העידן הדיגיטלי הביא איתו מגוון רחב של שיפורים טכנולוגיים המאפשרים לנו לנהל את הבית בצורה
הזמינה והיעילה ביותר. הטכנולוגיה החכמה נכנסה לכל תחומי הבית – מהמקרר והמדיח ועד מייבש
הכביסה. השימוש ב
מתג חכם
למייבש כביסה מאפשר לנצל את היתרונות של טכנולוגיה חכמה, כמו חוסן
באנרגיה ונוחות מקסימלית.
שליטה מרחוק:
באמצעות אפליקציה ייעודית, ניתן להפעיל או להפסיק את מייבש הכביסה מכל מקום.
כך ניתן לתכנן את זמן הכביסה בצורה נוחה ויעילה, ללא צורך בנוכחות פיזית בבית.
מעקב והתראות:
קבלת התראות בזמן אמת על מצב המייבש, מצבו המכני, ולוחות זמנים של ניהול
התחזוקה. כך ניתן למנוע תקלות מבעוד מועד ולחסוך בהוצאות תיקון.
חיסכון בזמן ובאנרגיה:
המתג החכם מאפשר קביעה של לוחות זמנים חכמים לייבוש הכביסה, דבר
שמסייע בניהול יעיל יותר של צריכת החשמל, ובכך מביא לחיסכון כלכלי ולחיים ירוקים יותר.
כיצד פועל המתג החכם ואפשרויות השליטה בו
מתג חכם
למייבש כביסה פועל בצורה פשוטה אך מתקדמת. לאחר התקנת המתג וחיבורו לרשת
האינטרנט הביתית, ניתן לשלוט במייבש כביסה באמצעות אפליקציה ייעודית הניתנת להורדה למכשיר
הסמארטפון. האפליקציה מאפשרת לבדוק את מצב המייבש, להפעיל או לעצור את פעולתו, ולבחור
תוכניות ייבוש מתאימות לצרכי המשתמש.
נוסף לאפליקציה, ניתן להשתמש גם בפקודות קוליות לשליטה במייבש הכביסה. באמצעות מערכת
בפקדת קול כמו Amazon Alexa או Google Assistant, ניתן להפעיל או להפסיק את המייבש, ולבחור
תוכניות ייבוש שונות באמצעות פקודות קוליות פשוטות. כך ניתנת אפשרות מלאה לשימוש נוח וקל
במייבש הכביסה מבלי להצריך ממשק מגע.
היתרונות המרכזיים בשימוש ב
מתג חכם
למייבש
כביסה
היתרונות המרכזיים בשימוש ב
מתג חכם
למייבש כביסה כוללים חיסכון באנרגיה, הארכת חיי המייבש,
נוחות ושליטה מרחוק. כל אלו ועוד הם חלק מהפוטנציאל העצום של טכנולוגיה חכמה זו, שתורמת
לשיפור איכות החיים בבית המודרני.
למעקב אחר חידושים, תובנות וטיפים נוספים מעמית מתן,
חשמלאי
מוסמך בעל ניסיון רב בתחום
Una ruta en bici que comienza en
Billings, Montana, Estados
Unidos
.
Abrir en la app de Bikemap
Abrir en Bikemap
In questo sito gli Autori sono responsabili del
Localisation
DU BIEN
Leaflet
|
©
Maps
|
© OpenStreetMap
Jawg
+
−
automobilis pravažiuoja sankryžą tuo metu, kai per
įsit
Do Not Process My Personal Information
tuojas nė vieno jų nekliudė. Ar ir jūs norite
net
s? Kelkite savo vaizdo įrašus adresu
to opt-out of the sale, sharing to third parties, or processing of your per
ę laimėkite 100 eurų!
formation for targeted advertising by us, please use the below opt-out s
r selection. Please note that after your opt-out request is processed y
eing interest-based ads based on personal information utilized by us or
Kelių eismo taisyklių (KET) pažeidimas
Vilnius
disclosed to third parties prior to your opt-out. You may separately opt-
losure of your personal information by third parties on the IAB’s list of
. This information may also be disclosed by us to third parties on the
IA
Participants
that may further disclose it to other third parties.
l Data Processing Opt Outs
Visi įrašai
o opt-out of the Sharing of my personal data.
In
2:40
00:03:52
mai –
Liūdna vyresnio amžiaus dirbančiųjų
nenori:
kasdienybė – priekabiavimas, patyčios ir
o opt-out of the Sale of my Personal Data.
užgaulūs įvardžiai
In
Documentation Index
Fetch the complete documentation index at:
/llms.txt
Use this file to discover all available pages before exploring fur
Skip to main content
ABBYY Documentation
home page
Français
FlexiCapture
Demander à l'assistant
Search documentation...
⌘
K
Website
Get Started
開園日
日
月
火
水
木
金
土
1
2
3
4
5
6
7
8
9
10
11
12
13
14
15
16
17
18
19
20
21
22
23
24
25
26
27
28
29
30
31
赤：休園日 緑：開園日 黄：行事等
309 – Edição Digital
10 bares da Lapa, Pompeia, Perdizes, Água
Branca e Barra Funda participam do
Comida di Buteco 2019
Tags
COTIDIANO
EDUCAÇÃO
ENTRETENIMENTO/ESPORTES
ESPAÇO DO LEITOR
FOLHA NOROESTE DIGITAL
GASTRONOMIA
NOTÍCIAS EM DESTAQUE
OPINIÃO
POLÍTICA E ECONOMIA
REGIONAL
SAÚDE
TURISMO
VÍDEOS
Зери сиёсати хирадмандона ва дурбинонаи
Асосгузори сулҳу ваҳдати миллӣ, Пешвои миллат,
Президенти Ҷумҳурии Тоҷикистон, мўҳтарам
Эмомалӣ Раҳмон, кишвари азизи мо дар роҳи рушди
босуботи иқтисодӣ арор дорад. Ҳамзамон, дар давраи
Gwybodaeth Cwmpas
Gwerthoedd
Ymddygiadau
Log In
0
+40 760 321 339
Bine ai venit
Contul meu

...

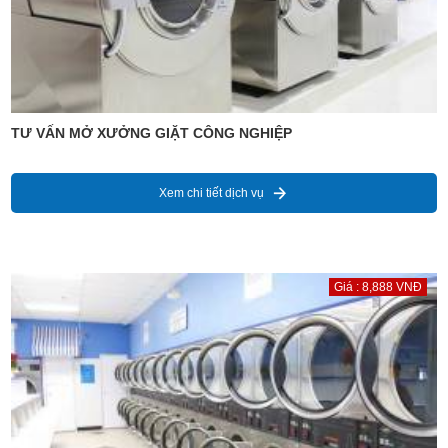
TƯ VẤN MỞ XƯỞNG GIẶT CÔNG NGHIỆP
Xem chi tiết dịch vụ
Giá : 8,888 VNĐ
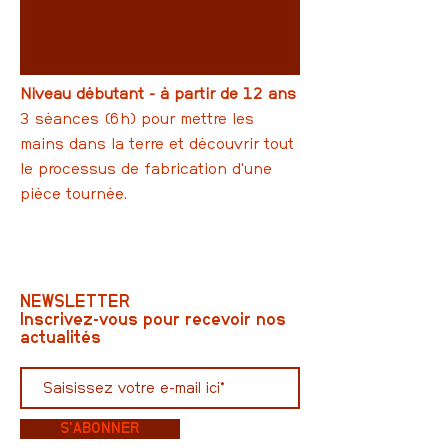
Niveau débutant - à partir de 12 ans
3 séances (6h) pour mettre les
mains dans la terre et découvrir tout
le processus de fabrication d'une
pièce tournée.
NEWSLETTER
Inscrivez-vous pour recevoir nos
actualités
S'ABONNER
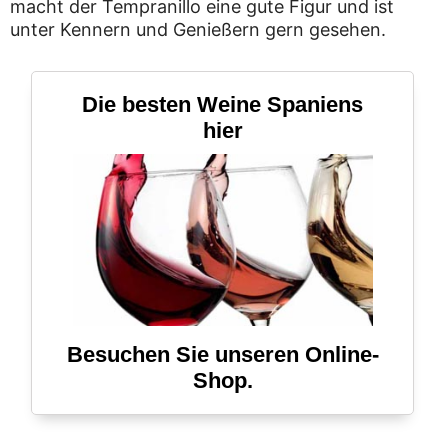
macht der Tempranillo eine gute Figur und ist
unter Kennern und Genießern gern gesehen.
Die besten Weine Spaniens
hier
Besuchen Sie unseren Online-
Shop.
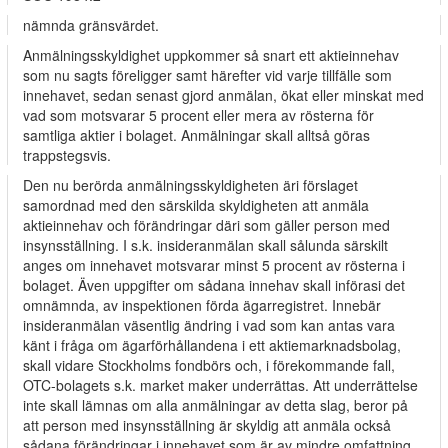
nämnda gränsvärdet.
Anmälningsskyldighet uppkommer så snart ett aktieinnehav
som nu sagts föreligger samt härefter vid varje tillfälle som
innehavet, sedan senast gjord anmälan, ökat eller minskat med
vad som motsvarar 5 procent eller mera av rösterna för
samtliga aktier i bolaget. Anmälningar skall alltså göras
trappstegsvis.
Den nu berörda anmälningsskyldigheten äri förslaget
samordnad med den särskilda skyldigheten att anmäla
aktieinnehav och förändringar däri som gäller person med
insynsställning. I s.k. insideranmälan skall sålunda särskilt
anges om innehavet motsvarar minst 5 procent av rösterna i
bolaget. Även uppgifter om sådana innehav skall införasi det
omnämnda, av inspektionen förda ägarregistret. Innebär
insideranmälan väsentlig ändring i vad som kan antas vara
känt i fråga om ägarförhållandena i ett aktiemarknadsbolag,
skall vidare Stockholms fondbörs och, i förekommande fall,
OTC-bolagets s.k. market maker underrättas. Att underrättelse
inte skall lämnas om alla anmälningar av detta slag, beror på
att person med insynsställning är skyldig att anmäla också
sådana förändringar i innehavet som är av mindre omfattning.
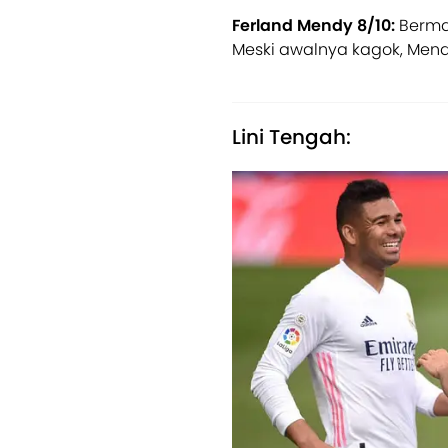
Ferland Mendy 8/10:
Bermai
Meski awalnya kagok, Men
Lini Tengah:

Instructions for the task: After locating the line with "העידן הדיגיטלי הביא" in the material above, return it and each line after it exactly, ending at the line with "בפקדת קול כמו".

Reply to the task:
העידן הדיגיטלי הביא איתו מגוון רחב של שיפורים טכנולוגיים המאפשרים לנו לנהל את הבית בצורה
הזמינה והיעילה ביותר. הטכנולוגיה החכמה נכנסה לכל תחומי הבית – מהמקרר והמדיח ועד מייבש
הכביסה. השימוש ב
מתג חכם
למייבש כביסה מאפשר לנצל את היתרונות של טכנולוגיה חכמה, כמו חוסן
באנרגיה ונוחות מקסימלית.
שליטה מרחוק:
באמצעות אפליקציה ייעודית, ניתן להפעיל או להפסיק את מייבש הכביסה מכל מקום.
כך ניתן לתכנן את זמן הכביסה בצורה נוחה ויעילה, ללא צורך בנוכחות פיזית בבית.
מעקב והתראות:
קבלת התראות בזמן אמת על מצב המייבש, מצבו המכני, ולוחות זמנים של ניהול
התחזוקה. כך ניתן למנוע תקלות מבעוד מועד ולחסוך בהוצאות תיקון.
חיסכון בזמן ובאנרגיה:
המתג החכם מאפשר קביעה של לוחות זמנים חכמים לייבוש הכביסה, דבר
שמסייע בניהול יעיל יותר של צריכת החשמל, ובכך מביא לחיסכון כלכלי ולחיים ירוקים יותר.
כיצד פועל המתג החכם ואפשרויות השליטה בו
מתג חכם
למייבש כביסה פועל בצורה פשוטה אך מתקדמת. לאחר התקנת המתג וחיבורו לרשת
האינטרנט הביתית, ניתן לשלוט במייבש כביסה באמצעות אפליקציה ייעודית הניתנת להורדה למכשיר
הסמארטפון. האפליקציה מאפשרת לבדוק את מצב המייבש, להפעיל או לעצור את פעולתו, ולבחור
תוכניות ייבוש מתאימות לצרכי המשתמש.
נוסף לאפליקציה, ניתן להשתמש גם בפקודות קוליות לשליטה במייבש הכביסה. באמצעות מערכת
בפקדת קול כמו Amazon Alexa או Google Assistant, ניתן להפעיל או להפסיק את המייבש, ולבחור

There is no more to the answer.